Abstract In the energy renovation process, usually, buildings are upgraded to become energy-neutral annually with installed photovoltaic systems and heat pumps. However, the energy self-sufficiency of these buildings is surprisingly low. Therefore, the rapid deployment of heat pump based heating systems creates a shift of natural-gas consumption from the previously consumed building side (boilers) towards the electricity production side (power-plants). Fortunately, the development of information and communication technology enables access to consumption/generation data of building-related energy systems. Thus, there is an opportunity to strategically use this data and improve energy self-sufficiency and accommodate heat pump based heating systems.
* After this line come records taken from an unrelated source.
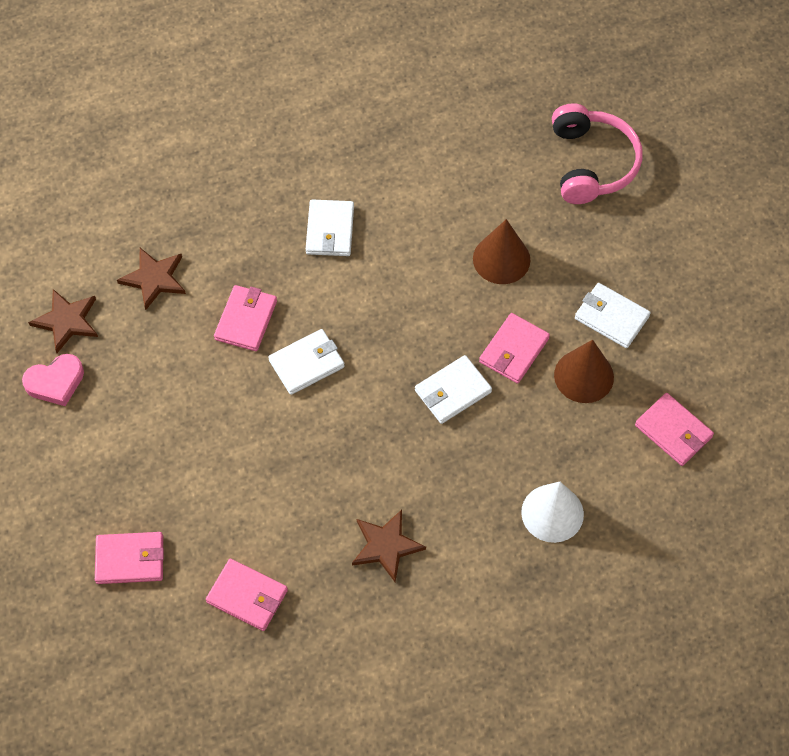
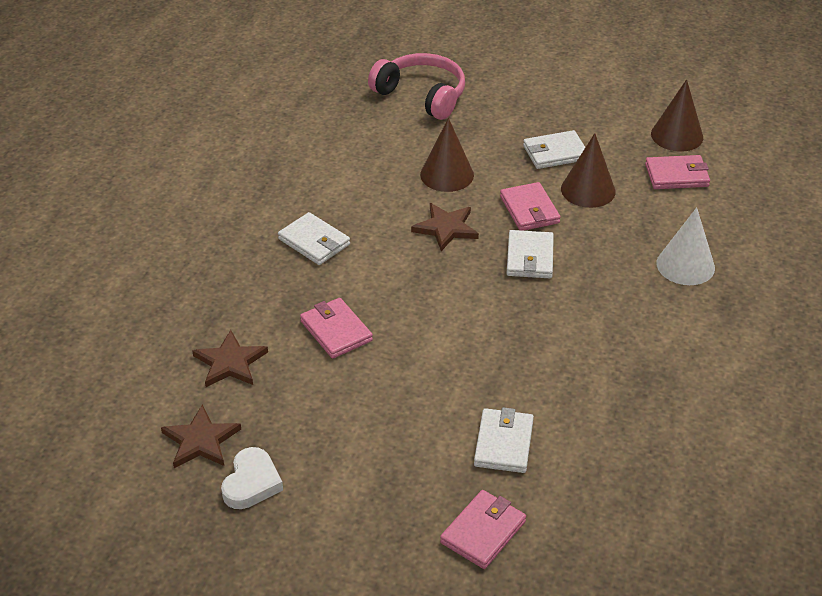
camera: 50 degrees left, 20 degrees down
(55, 382) = (251, 483): pink heart -> white heart
(247, 596) = (594, 474): pink wallet -> none
(306, 363) = (416, 319): white wallet -> white wallet (503, 443)
(386, 546) = (627, 366): brown star -> brown star (446, 228)
(735, 395) = (677, 135): none -> brown cone

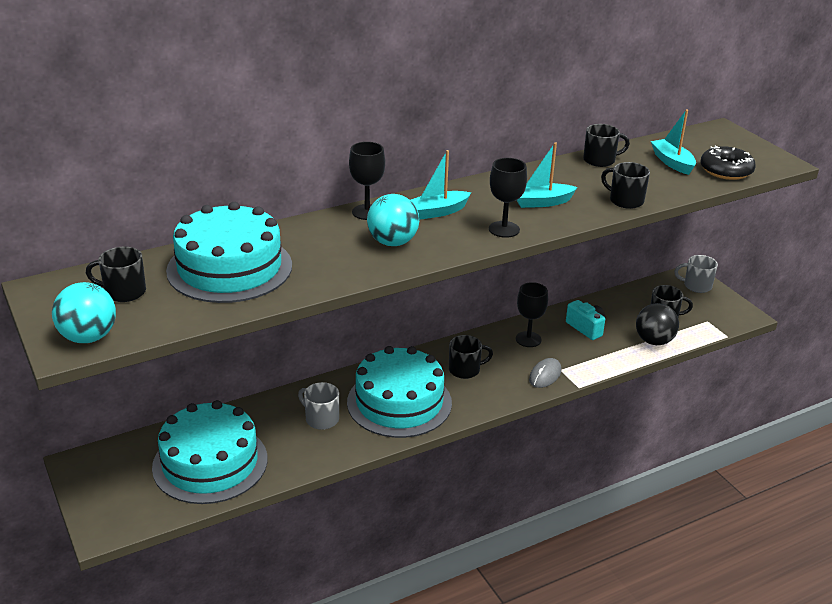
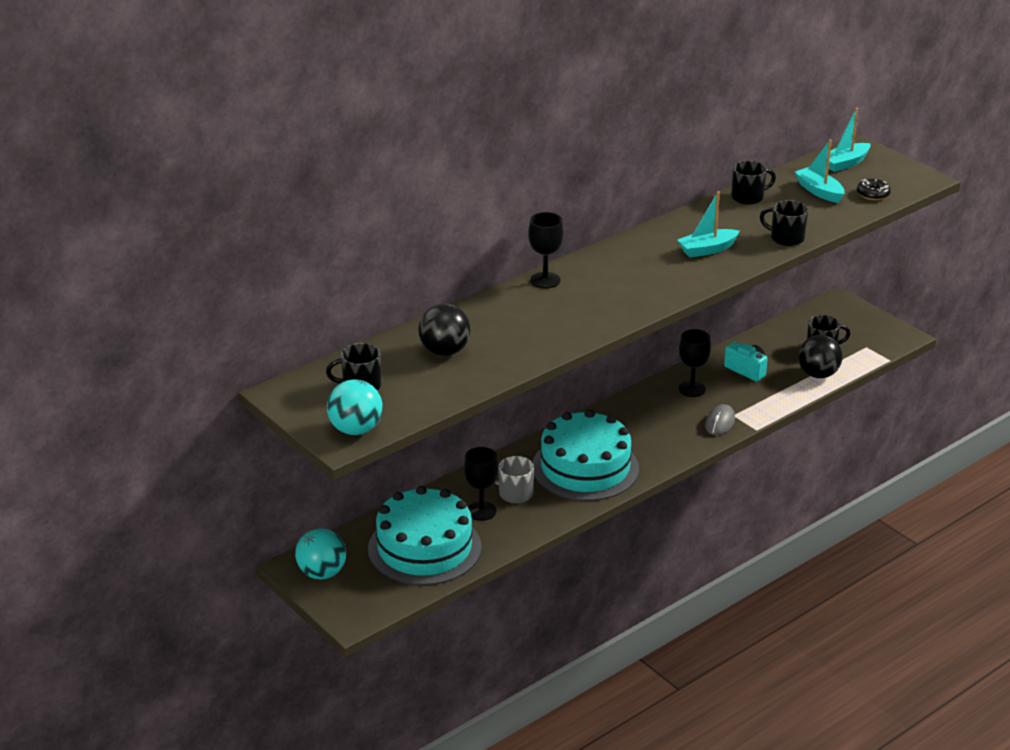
camera: 10 degrees left, 0 degrees up
(229, 268) = (444, 351): turquoise cake -> black ball
(392, 242) = (584, 307): turquoise ball -> turquoise ball (322, 573)
(437, 212) = (612, 271): turquoise boat -> turquoise boat (845, 163)
(465, 370) = (639, 428): black mug -> none
(504, 229) = (682, 282): black goblet -> black goblet (481, 511)
(696, 286) = (847, 311): grey mug -> none
(726, 170) = (873, 194): black donut -> black donut, size x0.63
In this study, the improvement of self-sufficiency is discussed using a renovated neighborhood. The presented method incorporates a smart-grid application with a data-driven clustering, prediction, and an energy management strategy. First, clustering of similar demand-profiled dwellings with the k-means algorithm, and demand-prediction using the random-forest technique was performed. Afterwards, electric energy storage was introduced and multi-objective optimization reducing annualized costs and carbon emissions have been performed. For the carbon-dioxide optimal case, when aimed at the entire neighborhood, an annual self-sufficiency increment of more than 25% can be achieved, while four months out of the twelve being 100% energy self-sufficient.